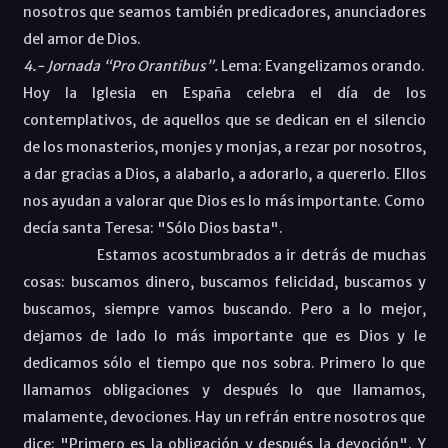
nosotros que seamos también predicadores, anunciadores
del amor de Dios.
4.- Jornada “Pro Orantibus”.
Lema: Evangelizamos orando.
Hoy la Iglesia en España celebra el día de los
contemplativos, de aquellos que se dedican en el silencio
de los monasterios, monjes y monjas, a rezar por nosotros,
a dar gracias a Dios, a alabarlo, a adorarlo, a quererlo. Ellos
nos ayudan a valorar que Dios es lo más importante. Como
decía santa Teresa: "Sólo Dios basta".
Estamos acostumbrados a ir detrás de muchas
cosas: buscamos dinero, buscamos felicidad, buscamos y
buscamos, siempre vamos buscando. Pero a lo mejor,
dejamos de lado lo más importante que es Dios y le
dedicamos sólo el tiempo que nos sobra. Primero lo que
llamamos obligaciones y después lo que llamamos,
malamente, devociones. Hay un refrán entre nosotros que
dice: "Primero es la obligación y después la devoción". Y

## TASK PROMPT:
Only the pictures are to be left out; repeat everything else in the records above exactly.

## WRITTEN SOLUTION:
nosotros que seamos también predicadores, anunciadores
del amor de Dios.
4.- Jornada “Pro Orantibus”.
Lema: Evangelizamos orando.
Hoy la Iglesia en España celebra el día de los
contemplativos, de aquellos que se dedican en el silencio
de los monasterios, monjes y monjas, a rezar por nosotros,
a dar gracias a Dios, a alabarlo, a adorarlo, a quererlo. Ellos
nos ayudan a valorar que Dios es lo más importante. Como
decía santa Teresa: "Sólo Dios basta".
Estamos acostumbrados a ir detrás de muchas
cosas: buscamos dinero, buscamos felicidad, buscamos y
buscamos, siempre vamos buscando. Pero a lo mejor,
dejamos de lado lo más importante que es Dios y le
dedicamos sólo el tiempo que nos sobra. Primero lo que
llamamos obligaciones y después lo que llamamos,
malamente, devociones. Hay un refrán entre nosotros que
dice: "Primero es la obligación y después la devoción". Y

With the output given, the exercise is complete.